Яйца Фаберже Глава XXIX

Владимир Шатов
Любовь нечаянно нагрянет!
Если бы люди сходили с ума одновременно, то могли бы вполне ужиться вместе довольно хорошо. Глеб Середа давно понял, что на войне все участники кровавой бойни немного сумасшедшие, но убедился в этом только в госпитале, куда попал после эпического сражения под Курском. Он не погиб, как подумали его компаньоны по поиску сокровищ, а был ранен в правую ногу и в предплечье.
- Старики говорили раньше, - почему-то вспомнил киевлянин в тот момент, - когда ранен и ещё чувствуешь, что, жив, надо всех поминать: родных, близких, прощаться с ними надо.
Середа чувствовал, что ранен, а как серьёзно, не знал. Нога и рука не шевелились и обильно кровоточили.

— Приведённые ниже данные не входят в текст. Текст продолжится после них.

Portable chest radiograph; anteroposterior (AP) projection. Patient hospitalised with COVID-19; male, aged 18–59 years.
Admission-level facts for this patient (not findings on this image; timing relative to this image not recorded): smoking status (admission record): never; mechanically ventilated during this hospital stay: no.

Боли почти не чувствовал.
- Значит умираю… - заторможено понял он.
Начал прощаться с мамой, она у него была самая близкая:
- Родная, прости! - потом чувствует, что сознание теряет и сильно встревожился. - Остальные же ещё есть…

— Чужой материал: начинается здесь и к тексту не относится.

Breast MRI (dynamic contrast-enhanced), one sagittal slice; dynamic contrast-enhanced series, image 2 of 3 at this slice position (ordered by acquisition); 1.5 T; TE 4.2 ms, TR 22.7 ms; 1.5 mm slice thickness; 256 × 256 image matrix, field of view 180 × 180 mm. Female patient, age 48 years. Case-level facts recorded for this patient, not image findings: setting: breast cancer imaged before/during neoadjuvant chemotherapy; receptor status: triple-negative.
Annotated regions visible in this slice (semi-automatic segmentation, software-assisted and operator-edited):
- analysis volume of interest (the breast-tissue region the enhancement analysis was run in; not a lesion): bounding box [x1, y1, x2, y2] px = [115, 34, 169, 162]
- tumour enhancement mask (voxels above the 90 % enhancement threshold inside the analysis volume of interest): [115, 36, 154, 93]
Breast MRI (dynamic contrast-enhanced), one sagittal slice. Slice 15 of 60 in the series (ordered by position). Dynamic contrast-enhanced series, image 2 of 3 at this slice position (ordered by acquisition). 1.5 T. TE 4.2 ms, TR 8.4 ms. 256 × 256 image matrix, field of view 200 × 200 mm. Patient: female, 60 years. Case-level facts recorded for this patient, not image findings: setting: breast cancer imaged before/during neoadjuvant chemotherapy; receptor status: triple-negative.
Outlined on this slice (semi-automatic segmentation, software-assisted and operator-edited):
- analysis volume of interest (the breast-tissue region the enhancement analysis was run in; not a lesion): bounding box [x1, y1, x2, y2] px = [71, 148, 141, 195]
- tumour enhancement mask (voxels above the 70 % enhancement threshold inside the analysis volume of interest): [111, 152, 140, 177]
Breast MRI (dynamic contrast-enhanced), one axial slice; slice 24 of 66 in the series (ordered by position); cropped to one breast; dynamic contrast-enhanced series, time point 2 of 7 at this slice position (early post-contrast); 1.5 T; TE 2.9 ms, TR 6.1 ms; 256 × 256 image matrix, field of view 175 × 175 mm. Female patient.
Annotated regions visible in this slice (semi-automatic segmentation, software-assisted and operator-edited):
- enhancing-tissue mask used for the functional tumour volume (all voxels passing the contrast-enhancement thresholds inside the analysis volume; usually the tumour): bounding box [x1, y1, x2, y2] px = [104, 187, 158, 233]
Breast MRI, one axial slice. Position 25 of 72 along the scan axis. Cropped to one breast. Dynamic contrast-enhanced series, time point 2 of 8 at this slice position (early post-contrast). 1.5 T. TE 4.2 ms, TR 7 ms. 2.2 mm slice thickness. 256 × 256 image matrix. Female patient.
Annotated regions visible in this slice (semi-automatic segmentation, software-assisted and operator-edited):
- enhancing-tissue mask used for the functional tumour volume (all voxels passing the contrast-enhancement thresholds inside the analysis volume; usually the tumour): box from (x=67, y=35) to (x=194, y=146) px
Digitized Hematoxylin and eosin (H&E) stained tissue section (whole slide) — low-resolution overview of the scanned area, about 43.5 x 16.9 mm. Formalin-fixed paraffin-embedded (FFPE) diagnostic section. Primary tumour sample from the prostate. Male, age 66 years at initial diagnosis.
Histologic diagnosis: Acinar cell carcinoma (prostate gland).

Начал лихорадочно перечислять:
- Брат Женя прости!
С девушкой Олей он прощался долго и детально просил у неё прощения за обманутые девичьи ожидания. Потерял сознание с облегчением, наконец, всё закончилось. Проходит какое-то время, Глеб не знал сколько именно, но начинает проявляться сумрачное сознание.
- Я жив, - внезапно очнулся он, - но где нахожусь?.. На этом свете или на том?!

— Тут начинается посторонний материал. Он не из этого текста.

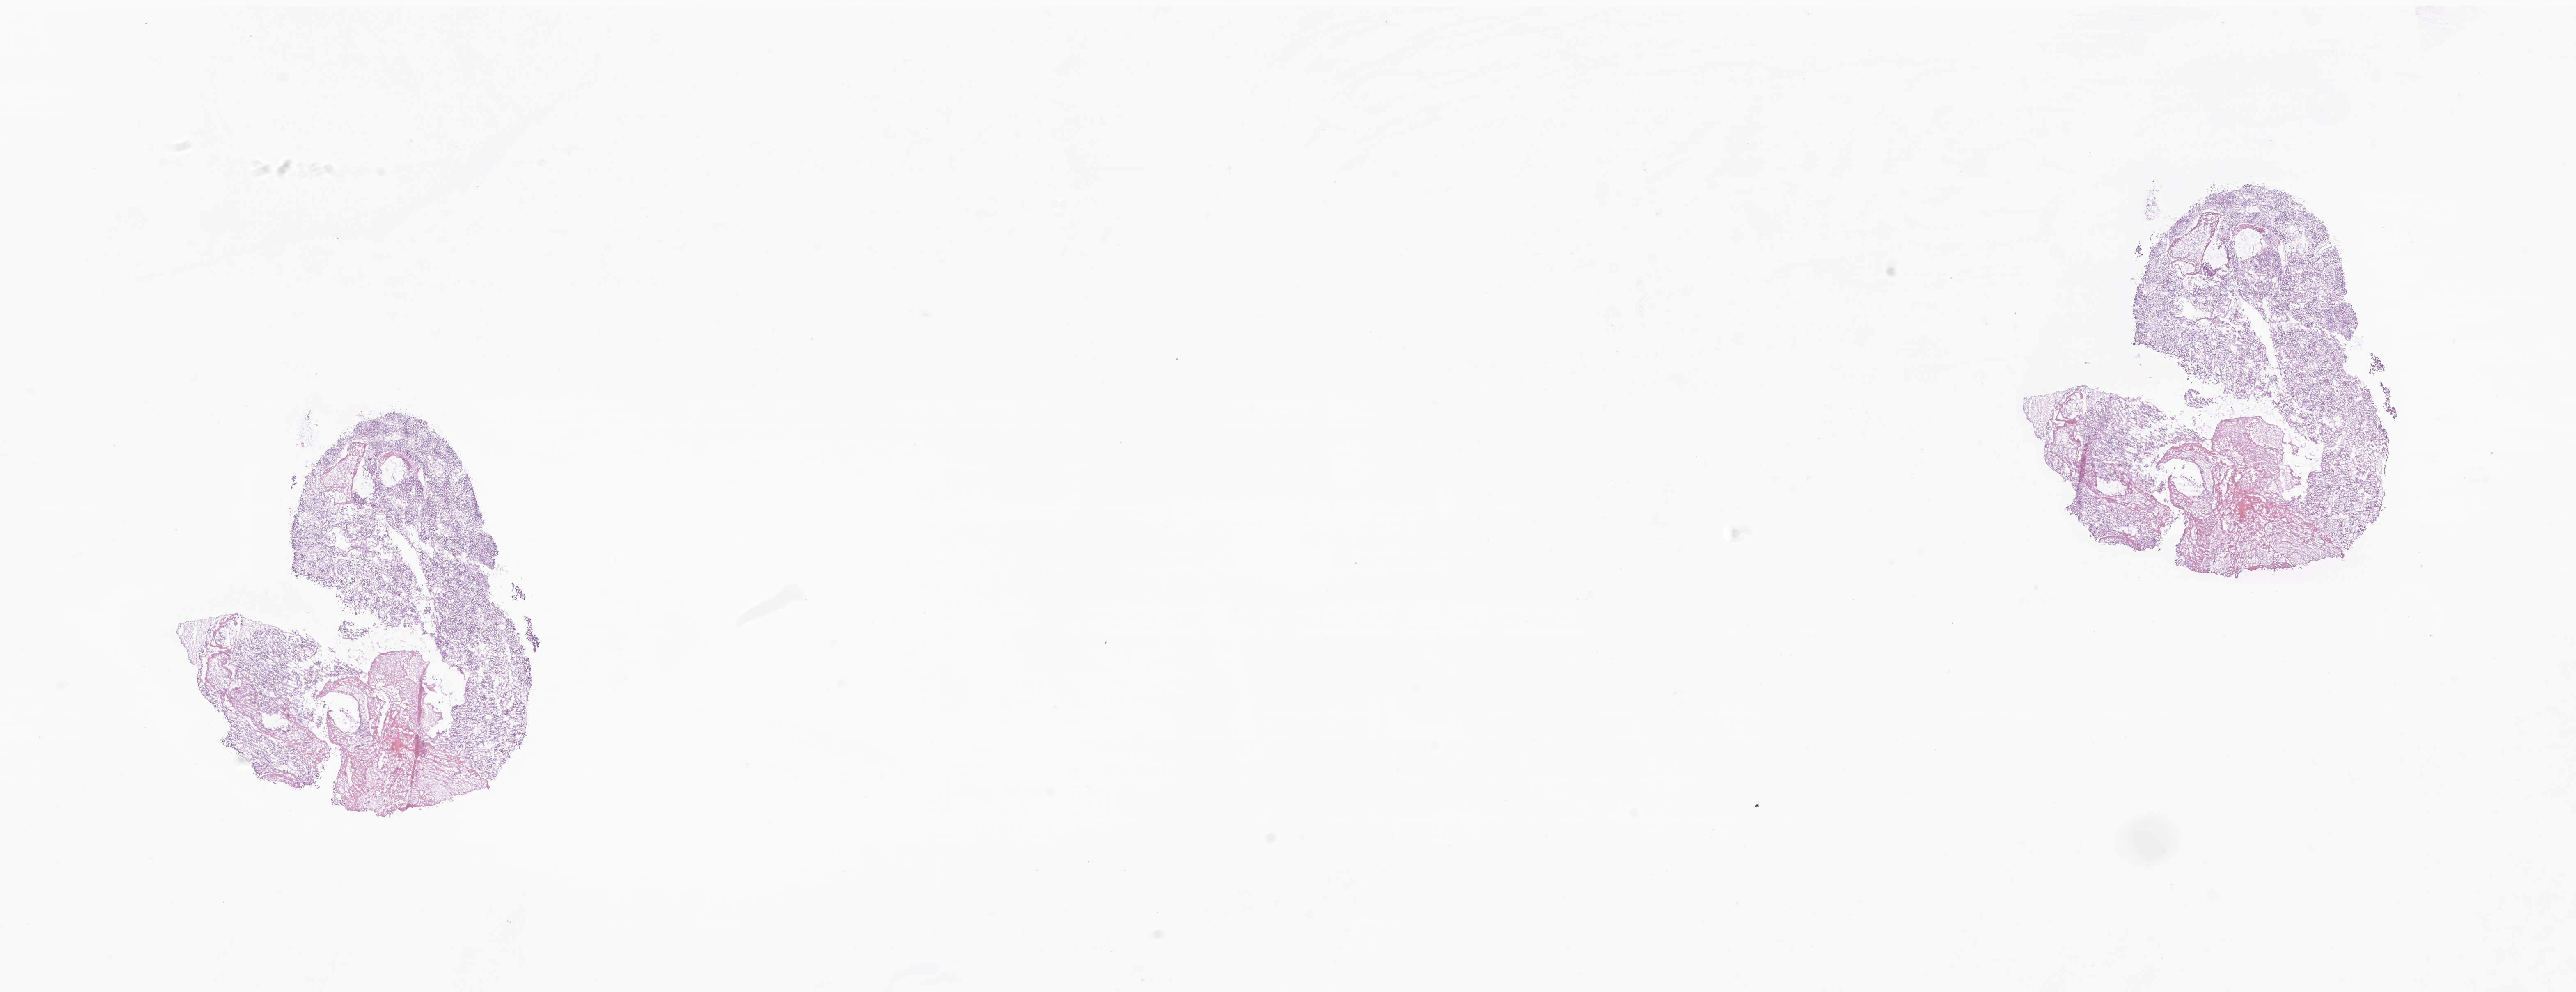
H&E whole-slide image of tumor tissue from the parietal lobe — shown as a low-resolution overview of the whole scanned area (about 26.5 x 10.2 mm), frozen section. Patient: male, age 70 months (5 years 10 months).
• diagnosis: Neoplasm, malignant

Вдруг рядом прогремел оглушающий разрыв, значит на этом свете, ведь на том нет войны. Пришёл немного в себя, пополз. Видит трое молоденьких солдатиков, лет по 18 сидят на пригорке. Середа слёзно попросил:
- Ребята, я ранен, но не знаю, как и где, посмотрите…
- О, слава Богу на месте ранений по две дырочки, - уверенно сказал один, - пули вошли и вышли.
Второй равнодушно добавил:
- Давай дань, за то, что мы тебя осмотрели.
Сопротивляться он не мог, они отобрали мешок и хотели взять автомат. Автомат Глеб им не отдал, потому что, если раненый пришёл без оружия – могли в госпитале не перевязать и наказать штрафбатом.
- А патроны и гранаты ребята берите... - разрешил он и пополз дальше.
Видит за поворотом дороги, санитар перевязывает раненого в живот, а другой бедолага, метрах в десяти, говорит:
- Иди меня перевяжи!.. Я истекаю кровью, тот всё равно умрёт, у него же там кишки наружу, а я выживу.
Раненый в живот оправданно возмутился:
- Я те счас в рыло дам! Ишь не выживу!
Середа не стал ждать своей очереди на перевязку и двинулся дальше. Дополз до опушки леса, там стоит милая сестра милосердия, лейтенант. Он, задыхаясь, попросил:
- Товарищ лейтенант, вот я ранен, перевяжи меня!
Она подозрительно спросила:
- А ты откуда?.. Из какого батальона? О, ты не наш!
- Как не ваш?.. Я же красноармеец. Где же наши?
- Я почём знаю?
- Девушка, - жалобно попросил красавчик Глеб, - перевяжи Христа ради!
Та сжалилась над ним и наскоро перевязали.
- Жди здесь, - отложила его в сторону, - дед придёт, он раненых возит в тыл.
Середа сначала лежал один, а потом три крепко израненных человека добавилось. Приезжает дед с повозкой, берёт тех, которые тяжело ранены и повёз, а ему говорит:
- Ты до утра спокойно полежишь...
Потом он ещё приехал, и ещё раз, и так до самого вечера. Возит всех, пока Глеб лежит. Увезёт тяжелораненых, других туда подвезут, а его успокаивает:
- У тебя ничего страшного, с тобой ничего не будет.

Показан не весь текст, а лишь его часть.